They struggled a bit due to the low humidity indoors, but I spray them with water several times a day, so I will be able to harvest something.

#FungiFriday #mushrooms #microbiology

in reply to Frank Aylward

Awesome!!

When I grow mushrooms indoors in the winter I put the container in a larger plastic bag to help wit the humidity.

What variety of oysters are those, they are much paler and larger than the ones I normally grow (blue or italian).

This was my first try with pink, I don't recommend them.

in reply to MCDuncanLab

@MCDuncanLab cool! Plastic bag is the way to go. I was trying to grow these without plastic but it's hard.
These are a white oyster variety I got from a local grower. I already had one batch from a pot, and they were quite tasty!
Blue oyster is next...
in reply to Frank Aylward

oh I really want to try growing mushrooms too. Just worried that spores will eventually end up in my lab sometime somehow!
in reply to naturepoker

@naturepoker the trick is to pick them a little early before they drop their spores.

----------------------------------------

** Tasks to perform **
1. Answer these about the mushroom-growing thread:
(a) What does the first poster do to help the mushrooms cope with low indoor humidity?
(b) Where did the white oyster variety come from?
(c) What trick is offered for keeping the mushrooms from dropping their spores?
2. Write the next few replies of the mushroom-growing thread, carrying on from its last post.

----------------------------------------

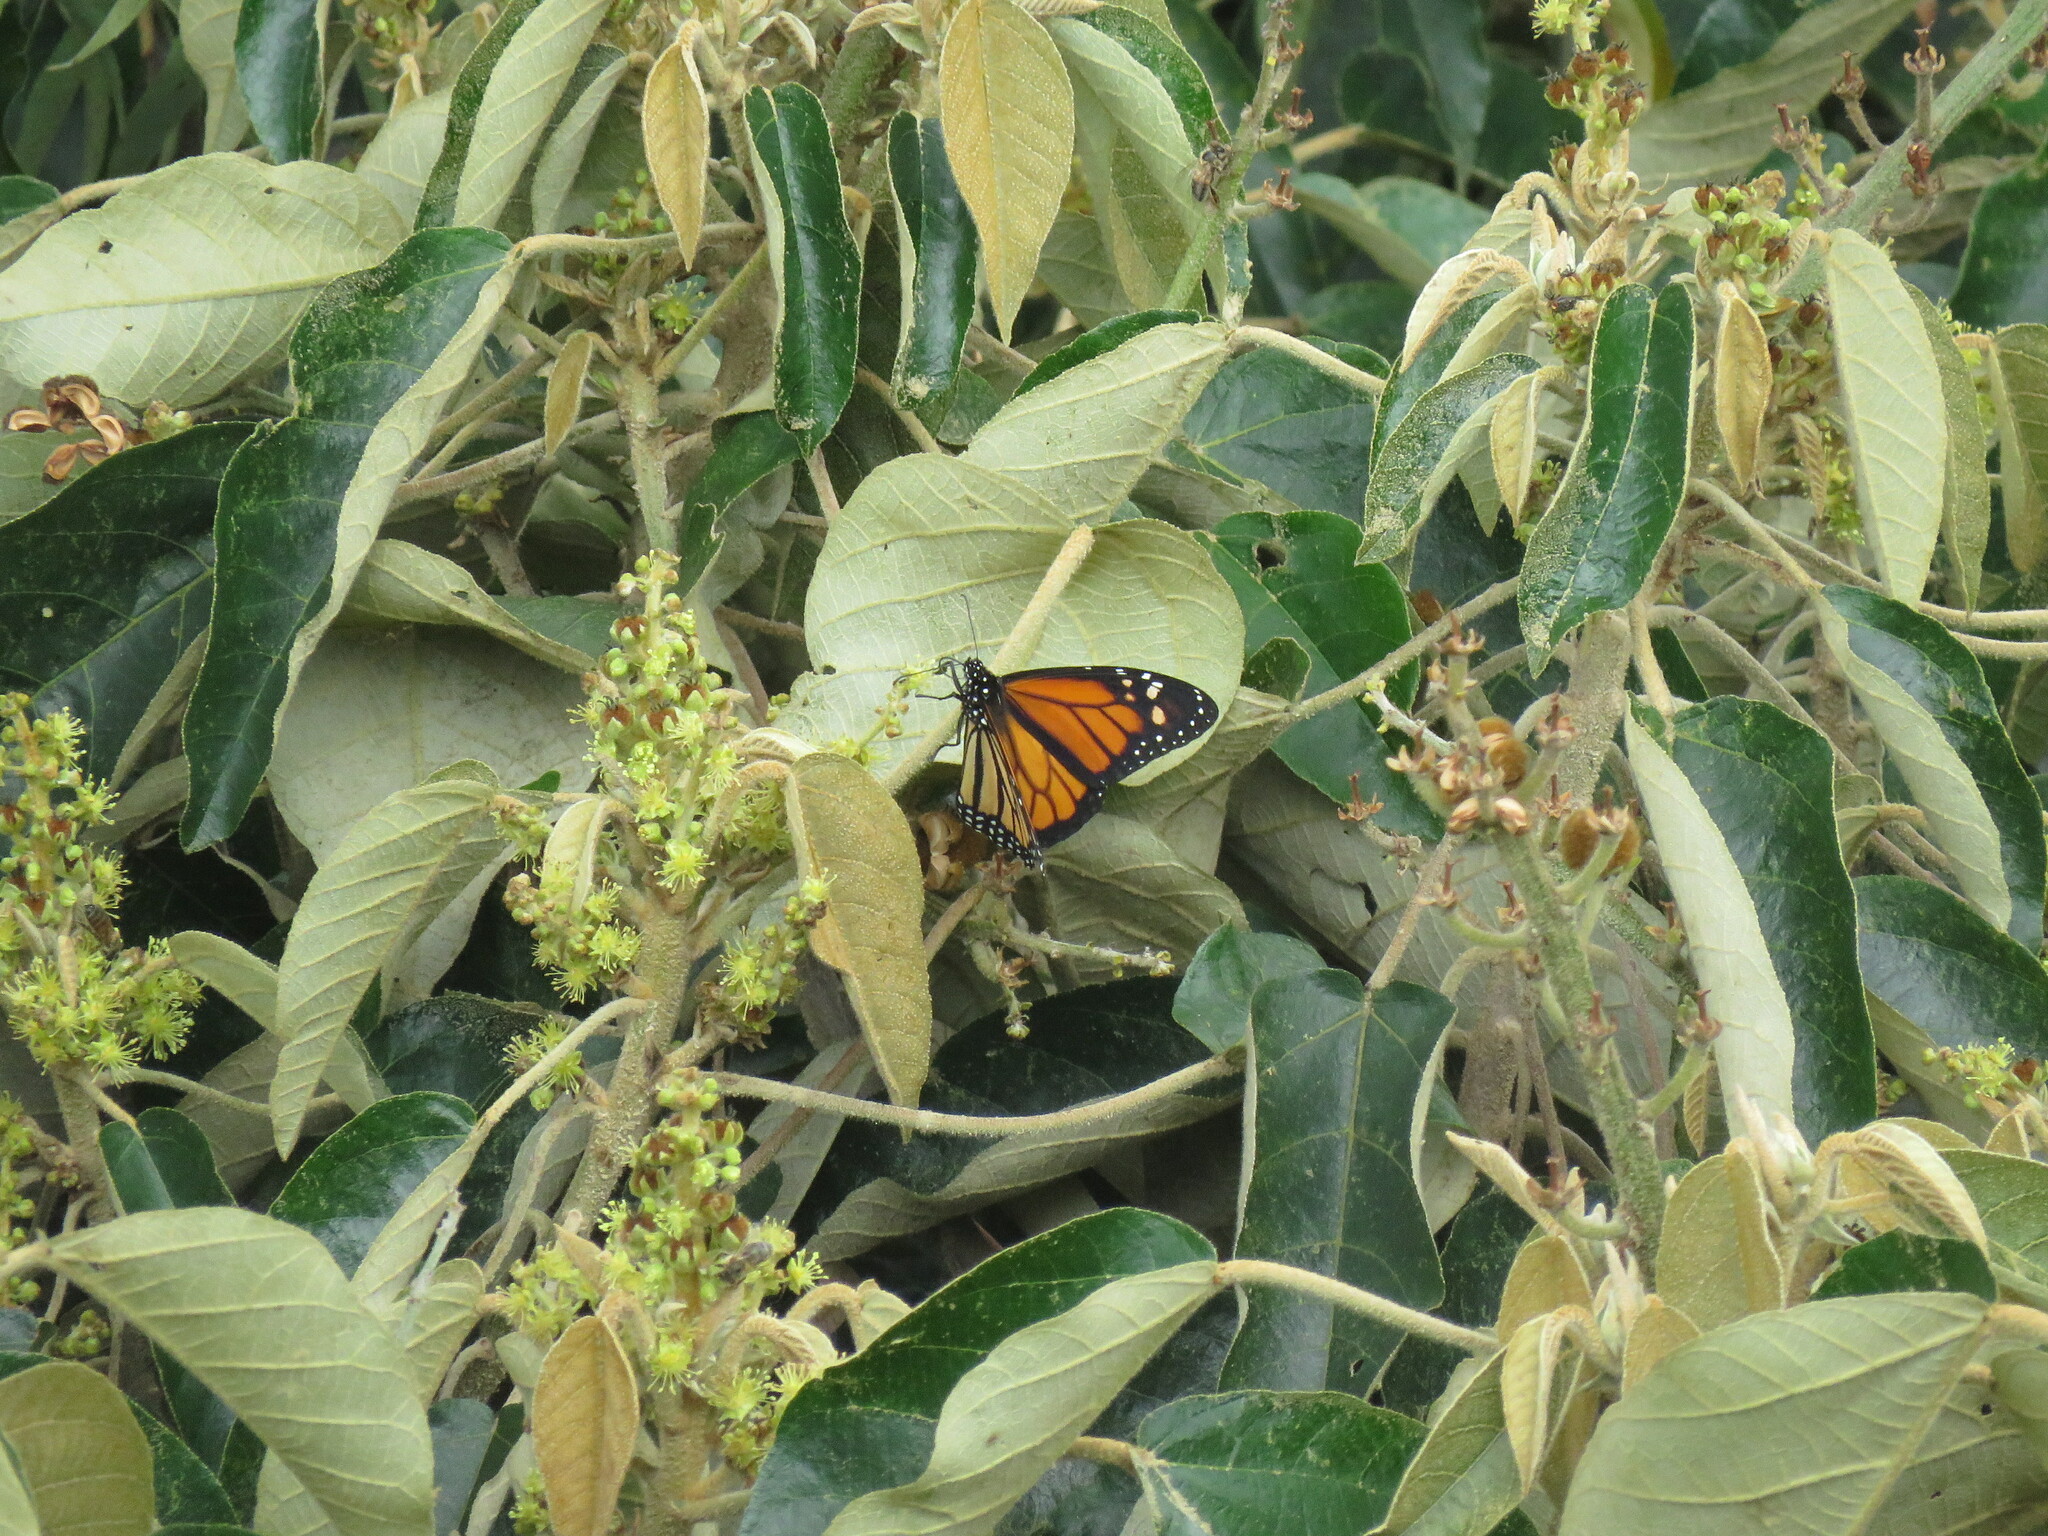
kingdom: Animalia
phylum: Arthropoda
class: Insecta
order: Lepidoptera
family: Nymphalidae
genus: Danaus
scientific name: Danaus plexippus
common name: Monarch
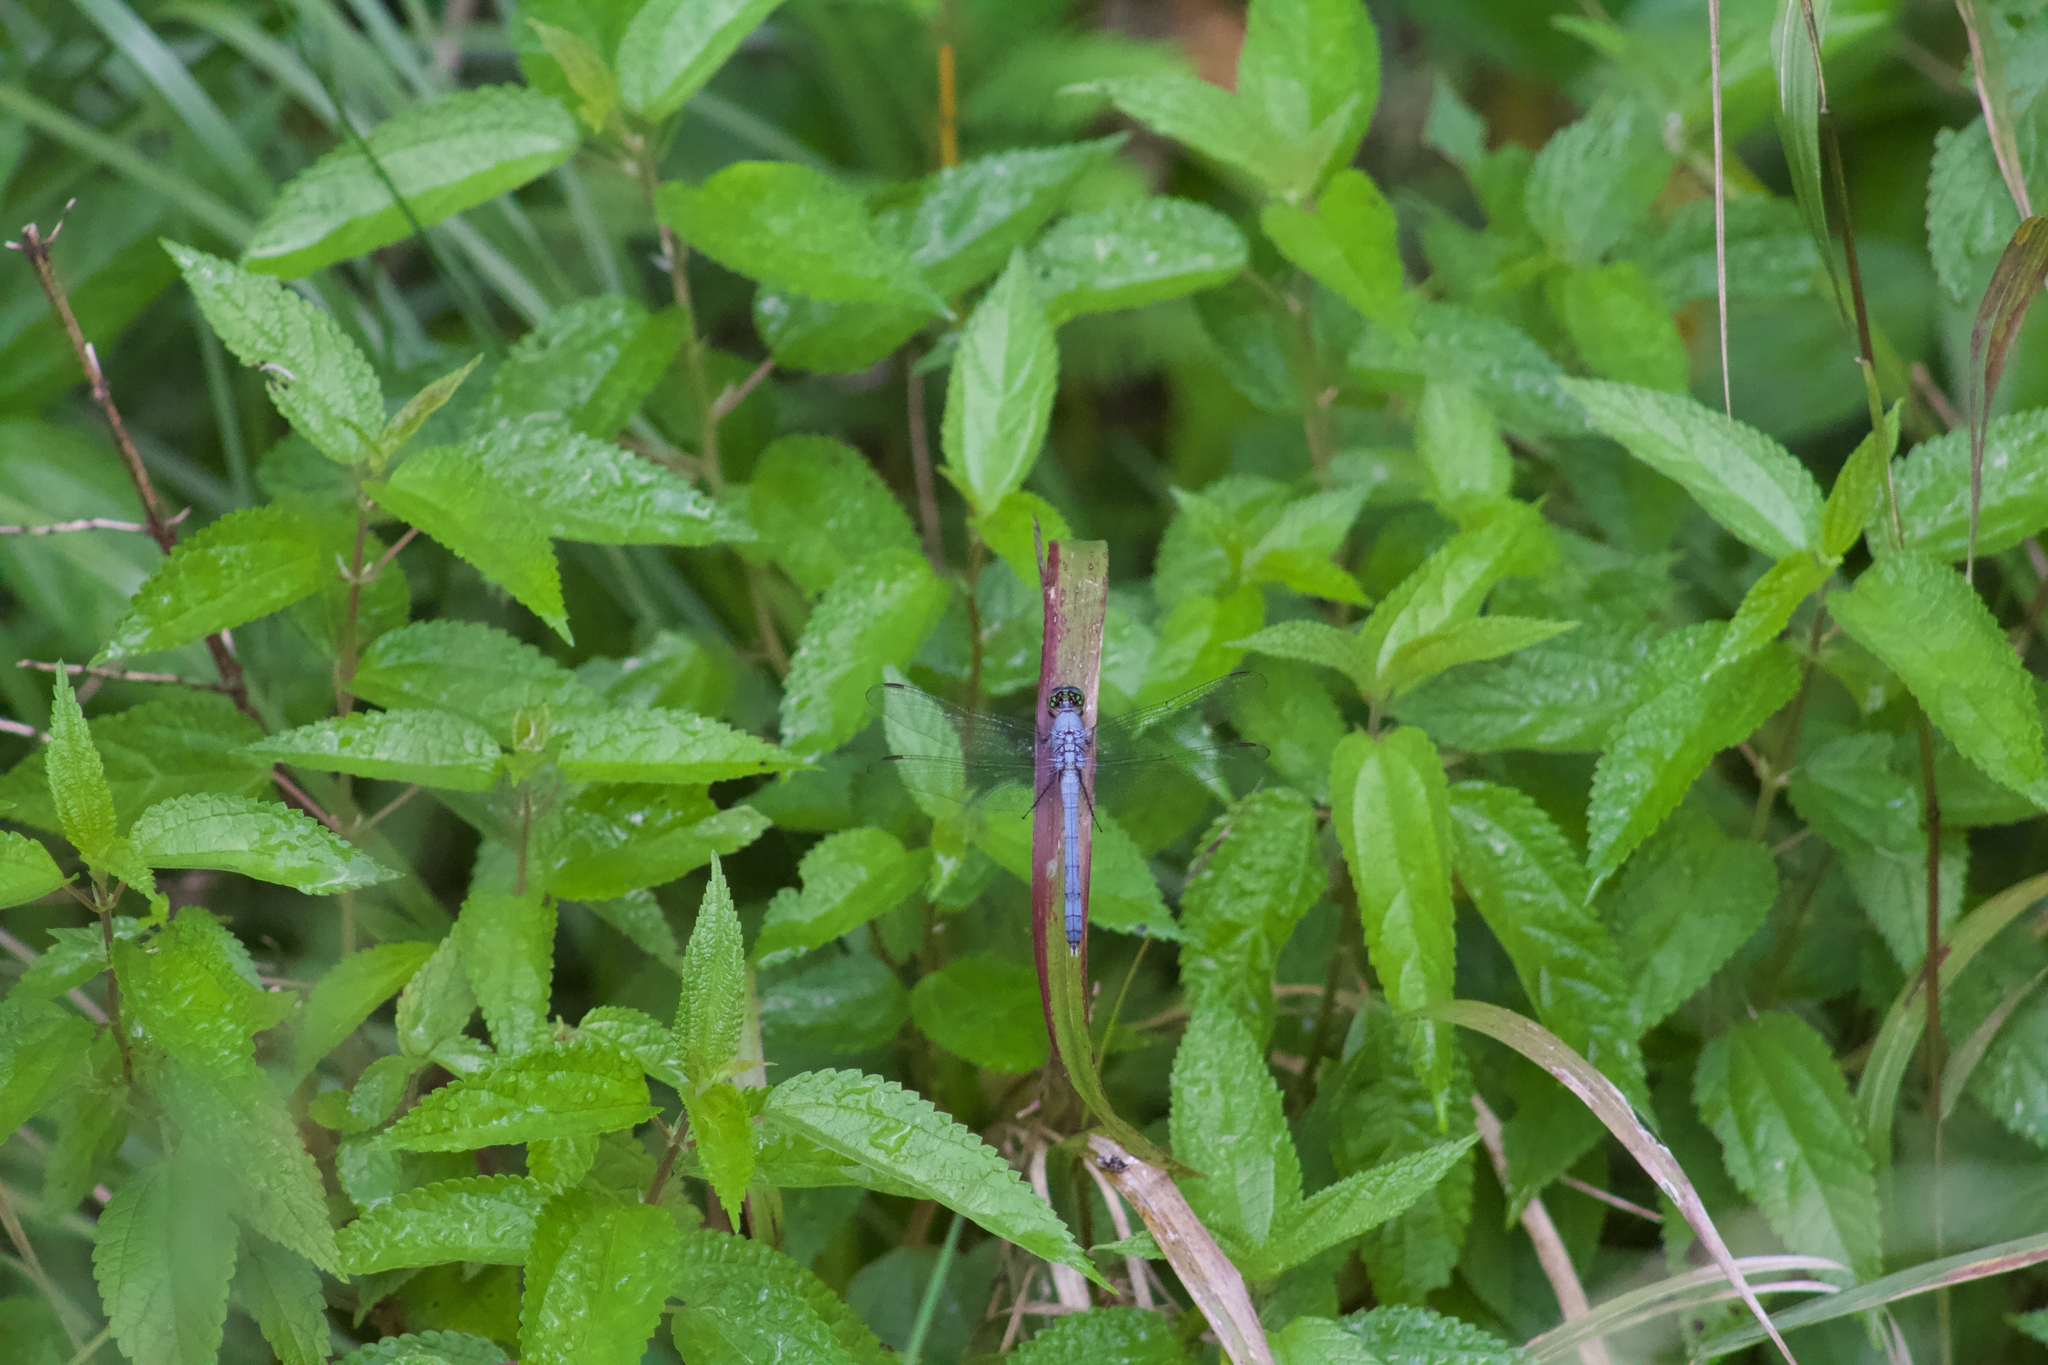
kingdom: Animalia
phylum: Arthropoda
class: Insecta
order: Odonata
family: Libellulidae
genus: Erythemis
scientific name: Erythemis simplicicollis
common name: Eastern pondhawk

----------------------------------------

** Responses **
1.
(a) Sprays them with water several times a day.
(b) A local grower.
(c) Pick them a little early, before they drop their spores.

2.
in reply to Frank Aylward

Excellent harvest! The growth direction may seem weird, but fungi mycelia are pretty much of tridimensional growth (if you have ever seen a mold snow-ball in a liquid you can get the idea), so they will probably have grown towards the zone they detected was closer to circulating air (AFAIK, fungi do not have a lot of gravi- or phototropism).
in reply to Seiðr

@Illuminatus indeed. I was just surprised they could pin through the dense cloth!
in reply to Frank Aylward

Nice, I inoculated several alder logs with blue oyster spore from a local company. Keeping them outside in a shady spot, hope to harvest some in fall.